Start of Dataset records

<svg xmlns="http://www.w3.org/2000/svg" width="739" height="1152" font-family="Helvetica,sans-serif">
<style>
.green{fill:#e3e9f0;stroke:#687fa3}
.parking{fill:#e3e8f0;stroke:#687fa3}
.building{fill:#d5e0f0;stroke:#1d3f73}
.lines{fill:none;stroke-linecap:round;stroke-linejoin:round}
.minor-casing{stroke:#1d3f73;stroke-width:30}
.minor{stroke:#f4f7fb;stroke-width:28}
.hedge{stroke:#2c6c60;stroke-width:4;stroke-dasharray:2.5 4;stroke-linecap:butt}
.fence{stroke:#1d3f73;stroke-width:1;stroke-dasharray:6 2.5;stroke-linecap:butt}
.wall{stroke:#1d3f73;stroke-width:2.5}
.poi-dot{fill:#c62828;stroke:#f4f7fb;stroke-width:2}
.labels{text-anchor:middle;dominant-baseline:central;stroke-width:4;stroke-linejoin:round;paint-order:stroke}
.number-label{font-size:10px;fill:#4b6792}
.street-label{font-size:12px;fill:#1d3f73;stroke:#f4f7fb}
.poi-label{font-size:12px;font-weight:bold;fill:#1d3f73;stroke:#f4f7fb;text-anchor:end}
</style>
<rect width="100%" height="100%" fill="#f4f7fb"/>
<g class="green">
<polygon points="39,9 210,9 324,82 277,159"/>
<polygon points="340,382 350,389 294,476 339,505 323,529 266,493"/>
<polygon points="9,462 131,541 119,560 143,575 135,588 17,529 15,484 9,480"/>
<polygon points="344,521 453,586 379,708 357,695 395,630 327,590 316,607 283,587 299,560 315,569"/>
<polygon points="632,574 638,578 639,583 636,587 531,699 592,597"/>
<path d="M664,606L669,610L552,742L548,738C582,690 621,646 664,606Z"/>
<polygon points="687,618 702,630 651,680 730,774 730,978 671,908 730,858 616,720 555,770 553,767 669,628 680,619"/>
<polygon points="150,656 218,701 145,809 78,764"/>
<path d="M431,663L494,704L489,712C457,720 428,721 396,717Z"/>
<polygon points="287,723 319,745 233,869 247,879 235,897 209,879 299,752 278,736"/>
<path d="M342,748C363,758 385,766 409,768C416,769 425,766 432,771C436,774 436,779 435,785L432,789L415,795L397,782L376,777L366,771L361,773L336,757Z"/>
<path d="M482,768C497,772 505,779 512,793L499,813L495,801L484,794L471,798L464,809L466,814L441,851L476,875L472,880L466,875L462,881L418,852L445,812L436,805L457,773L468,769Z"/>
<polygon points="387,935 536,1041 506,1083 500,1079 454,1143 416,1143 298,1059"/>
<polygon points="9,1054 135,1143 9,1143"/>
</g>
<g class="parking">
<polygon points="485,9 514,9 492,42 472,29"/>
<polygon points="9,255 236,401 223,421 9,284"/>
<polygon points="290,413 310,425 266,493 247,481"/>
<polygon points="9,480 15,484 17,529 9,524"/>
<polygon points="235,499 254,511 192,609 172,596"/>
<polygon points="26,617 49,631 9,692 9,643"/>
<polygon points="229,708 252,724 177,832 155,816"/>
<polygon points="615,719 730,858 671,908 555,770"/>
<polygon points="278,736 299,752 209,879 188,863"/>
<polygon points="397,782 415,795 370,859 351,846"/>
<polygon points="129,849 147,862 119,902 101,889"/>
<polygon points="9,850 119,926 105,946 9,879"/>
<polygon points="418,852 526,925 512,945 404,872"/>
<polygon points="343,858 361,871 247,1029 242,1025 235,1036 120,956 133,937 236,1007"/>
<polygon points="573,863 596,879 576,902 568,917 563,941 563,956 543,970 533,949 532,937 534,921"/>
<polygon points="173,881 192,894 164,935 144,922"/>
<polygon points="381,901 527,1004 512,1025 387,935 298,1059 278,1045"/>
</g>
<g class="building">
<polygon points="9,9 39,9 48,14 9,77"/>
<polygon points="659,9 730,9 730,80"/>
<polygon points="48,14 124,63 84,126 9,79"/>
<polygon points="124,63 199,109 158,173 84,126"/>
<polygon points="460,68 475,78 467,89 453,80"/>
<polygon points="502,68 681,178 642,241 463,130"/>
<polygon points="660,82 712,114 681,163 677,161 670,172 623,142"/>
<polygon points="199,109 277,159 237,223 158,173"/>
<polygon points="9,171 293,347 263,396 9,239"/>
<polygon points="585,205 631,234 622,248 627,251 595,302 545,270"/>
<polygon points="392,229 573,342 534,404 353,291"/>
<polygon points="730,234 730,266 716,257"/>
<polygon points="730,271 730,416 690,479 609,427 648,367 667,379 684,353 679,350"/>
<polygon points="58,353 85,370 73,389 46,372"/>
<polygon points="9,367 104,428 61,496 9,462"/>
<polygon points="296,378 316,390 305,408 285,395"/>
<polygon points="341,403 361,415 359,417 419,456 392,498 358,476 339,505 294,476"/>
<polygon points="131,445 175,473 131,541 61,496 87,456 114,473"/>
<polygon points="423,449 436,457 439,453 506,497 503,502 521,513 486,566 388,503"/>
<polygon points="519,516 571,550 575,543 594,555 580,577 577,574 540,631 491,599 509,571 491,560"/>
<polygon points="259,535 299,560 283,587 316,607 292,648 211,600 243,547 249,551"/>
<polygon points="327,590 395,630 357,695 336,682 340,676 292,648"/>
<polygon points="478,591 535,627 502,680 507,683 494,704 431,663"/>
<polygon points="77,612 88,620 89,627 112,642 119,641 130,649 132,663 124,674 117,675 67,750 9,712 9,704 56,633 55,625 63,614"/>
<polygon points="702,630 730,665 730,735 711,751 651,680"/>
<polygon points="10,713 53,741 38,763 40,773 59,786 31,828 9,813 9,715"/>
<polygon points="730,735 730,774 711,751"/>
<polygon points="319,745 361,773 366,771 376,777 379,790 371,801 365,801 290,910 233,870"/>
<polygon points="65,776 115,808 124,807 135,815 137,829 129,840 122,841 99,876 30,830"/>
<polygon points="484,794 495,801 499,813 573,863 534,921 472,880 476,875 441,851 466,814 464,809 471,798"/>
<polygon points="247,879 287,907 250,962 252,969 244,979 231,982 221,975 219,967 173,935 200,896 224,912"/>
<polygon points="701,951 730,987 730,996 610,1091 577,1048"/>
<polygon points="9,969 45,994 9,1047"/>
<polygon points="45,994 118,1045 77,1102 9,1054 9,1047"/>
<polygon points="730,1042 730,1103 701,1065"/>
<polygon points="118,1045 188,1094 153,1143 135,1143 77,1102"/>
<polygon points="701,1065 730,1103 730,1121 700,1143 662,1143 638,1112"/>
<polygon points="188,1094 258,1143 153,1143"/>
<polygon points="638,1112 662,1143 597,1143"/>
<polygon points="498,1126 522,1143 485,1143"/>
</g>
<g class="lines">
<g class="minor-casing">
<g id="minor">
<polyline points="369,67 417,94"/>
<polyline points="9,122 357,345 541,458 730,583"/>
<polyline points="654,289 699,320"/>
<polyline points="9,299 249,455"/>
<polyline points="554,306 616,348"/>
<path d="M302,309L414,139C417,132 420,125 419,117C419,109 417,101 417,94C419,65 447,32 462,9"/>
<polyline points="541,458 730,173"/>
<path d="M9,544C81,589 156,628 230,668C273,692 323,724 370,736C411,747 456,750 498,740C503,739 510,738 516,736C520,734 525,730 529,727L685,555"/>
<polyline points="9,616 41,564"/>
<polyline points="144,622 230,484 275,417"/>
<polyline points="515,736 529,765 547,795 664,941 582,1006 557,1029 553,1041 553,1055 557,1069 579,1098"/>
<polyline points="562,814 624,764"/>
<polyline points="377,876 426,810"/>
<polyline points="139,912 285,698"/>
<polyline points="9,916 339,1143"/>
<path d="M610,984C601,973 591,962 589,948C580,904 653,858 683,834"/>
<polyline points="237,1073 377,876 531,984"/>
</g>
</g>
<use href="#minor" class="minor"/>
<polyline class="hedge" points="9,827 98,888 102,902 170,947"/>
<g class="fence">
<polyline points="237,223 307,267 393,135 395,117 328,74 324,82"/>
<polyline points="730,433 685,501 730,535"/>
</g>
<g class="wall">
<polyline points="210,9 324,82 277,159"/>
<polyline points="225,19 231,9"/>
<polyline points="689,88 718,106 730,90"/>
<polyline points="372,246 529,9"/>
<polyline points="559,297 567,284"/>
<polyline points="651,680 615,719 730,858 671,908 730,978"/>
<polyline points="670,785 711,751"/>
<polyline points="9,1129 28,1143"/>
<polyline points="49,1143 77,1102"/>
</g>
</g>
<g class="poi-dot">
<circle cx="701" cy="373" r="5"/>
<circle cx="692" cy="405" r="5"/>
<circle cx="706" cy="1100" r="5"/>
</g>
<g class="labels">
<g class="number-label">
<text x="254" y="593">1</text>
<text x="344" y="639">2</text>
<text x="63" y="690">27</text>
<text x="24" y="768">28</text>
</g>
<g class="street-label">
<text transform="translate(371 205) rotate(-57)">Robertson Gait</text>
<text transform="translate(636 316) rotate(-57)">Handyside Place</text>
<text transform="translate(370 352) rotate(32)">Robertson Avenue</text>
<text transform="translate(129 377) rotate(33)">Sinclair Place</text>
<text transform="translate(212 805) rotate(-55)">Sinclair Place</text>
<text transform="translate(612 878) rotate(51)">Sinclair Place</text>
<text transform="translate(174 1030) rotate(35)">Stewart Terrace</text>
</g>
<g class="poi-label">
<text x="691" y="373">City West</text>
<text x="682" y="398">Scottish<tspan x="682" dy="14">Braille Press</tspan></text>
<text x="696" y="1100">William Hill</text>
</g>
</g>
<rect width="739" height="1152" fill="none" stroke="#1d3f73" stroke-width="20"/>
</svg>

End of Dataset records

▸ What is expected:
Wherever the word "round" occurs in the data, copy that whole line.

▸ Answer space:
.lines{fill:none;stroke-linecap:round;stroke-linejoin:round}
.labels{text-anchor:middle;dominant-baseline:central;stroke-width:4;stroke-linejoin:round;paint-order:stroke}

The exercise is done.